Le coup d’arrêt mis à "la conquête" est clair. Mais il ne faut surtout pas enterrer la carrière de Yoka. Membre du top 20 mondial, le boxeur aura encore d’autres belles opportunités. Cela commencera sans doute par le championnat d’Europe EBU contre l’Allemand Agit Kabayel, déjà dans les tuyaux avant le combat contre Bakole. A ce moment de sa carrière, juste après sa première défaite, on aimerait aussi voir l’homme aux douze sorties dans le ring en cinq ans et demi de professionnalisme combattre sur des cartes Top Rank (son co-promoteur américain) sans être trop dans la lumière comme c’est le cas quand il boxe dans son pays.

Mais son engagement avec Canal court encore sur trois combats et on n’imagine pas la chaîne cryptée accepter facilement de voir ses combats diffusés en plein milieu de la nuit. "Si ça ne tenait qu’à lui, il aurait boxé depuis longtemps aux Etats-Unis", confirme Souleymane Cissokho. Comme s'il se retrouvait un peu "coincé". Pour sa carrière, il aurait sans doute dû s'expatrier plus tôt. Mais difficile de lui reprocher d'avoir mis sa famille à l'abri avec la belle proposition financière de la chaîne cryptée et d'avoir tout fait pour matérialiser sa volonté de relancer la boxe en France à l'image de ce combat à Bercy ou celui à Roland-Garros contre Petar Milas en septembre dernier.

Sa montée en puissance sportive aura été cohérente, comme il faut le faire chez les lourds, mais le problème aura toujours été le marketing trop lourd et les attentes trop précoces autour de son nom. Alors, que reste-t-il à faire pour se relancer? Changer de coach et quitter Virgil Hunter – qui s’est dit déçu après le combat de pas avoir été avec lui pour son camp d’entraînement (problème de santé), Yoka s’entraînant sans lui à Las Vegas avant qu'il ne le rejoigne à Paris pour être dans son coin – pour un autre entraîneur qui développerait mieux sa puissance et sa capacité à gérer le corps-à-corps, comme Sugar Hill Steward a su le faire chez Kronk avec Tyson Fury après le premier combat contre Deontay Wilder? D’autres lacunes sont à travailler, par exemple en défense.
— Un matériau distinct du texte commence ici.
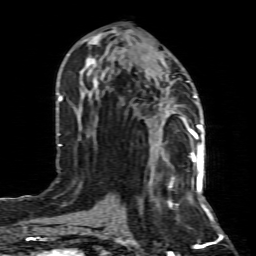
Breast MRI (dynamic contrast-enhanced), one axial slice. Slice 36 of 80 in the series (ordered by position). Cropped to one breast. Dynamic contrast-enhanced series, time point 2 of 8 at this slice position (early post-contrast). 1.5 T. TE 4.3 ms, TR 8.8 ms. 256 × 256 image matrix. Female patient.
Outlined on this slice (semi-automatically segmented with operator editing):
- enhancing-tissue mask used for the functional tumour volume (all voxels passing the contrast-enhancement thresholds inside the analysis volume; usually the tumour): bounding box <149,154,199,206> (left, top, right, bottom; pixels)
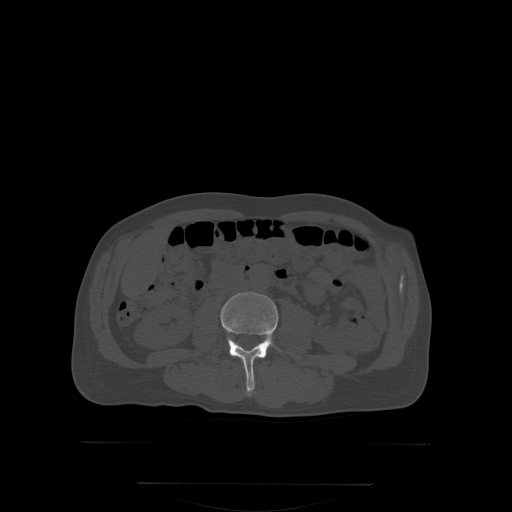
CT including the spine, one axial slice; position 121 of 350 along the scan axis; bone window (W 1800 / L 400 HU); 512 × 512 image matrix, field of view 500 × 500 mm. Patient: male, 58 years. From the clinical record (not read from this slice): primary cancer: prostate; vertebrae with lytic lesions (as recorded): L1.
Outlined on this slice (semi-automatically segmented with operator editing):
- L3 vertebra: bounding box (x1, y1, x2, y2) in pixels: (220, 292, 302, 394)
"On enterre Tony trop vite"

Mais Souleymane Cissokho, également coaché par Hunter, met de la nuance: "L’important n’est pas le nom. C’est d’être avec quelqu’un avec qui une relation forte peut se créer. Il y a plein de coaches mais il faut que la relation s’emboîte bien. Son manque de puissance? Il a quand même fracturé le nez de Bakole! Tony, c’est quelqu’un qui arrive à faire mal. Mais quand tu te fais toucher comme ça au premier round, et il s’est bien fait toucher, parfois, tu n’es plus toi. Tu prends un coup au moral et tu perds toutes tes capacités. Derrière, il n’était plus en jambes. Je ne sais pas si Bakole est meilleur que Tony. C’était le cas ce soir-là mais je ne pense pas que ce soit le cas dans l’absolu."

Et notre consultant de conclure: "On enterre Tony un peu trop vite. Avant ça, on disait qu’il avait gagné en puissance, qu’il utilisait mieux ses crochets, qu’il devenait un vrai boxeur professionnel. Et là, pour une défaite, on est en train de tout revoir sur sa carrière. Il a fait une bonne transition entre la boxe amateur et la boxe professionnelle mais là, des choses sont ressorties qu’on pensait dans le passé, alors qu’il aurait pu balader Bakole avec ses qualités." Champion olympique, capable de ramener ses combats à Roland-Garros ou Bercy, Tony Yoka a beaucoup fait pour la boxe française ces dernières années. Mais désormais, après cette première défaite, il doit peut-être penser un peu plus à sa propre carrière. Et cela pourrait passer par du changement comme il l’a lui-même lancé.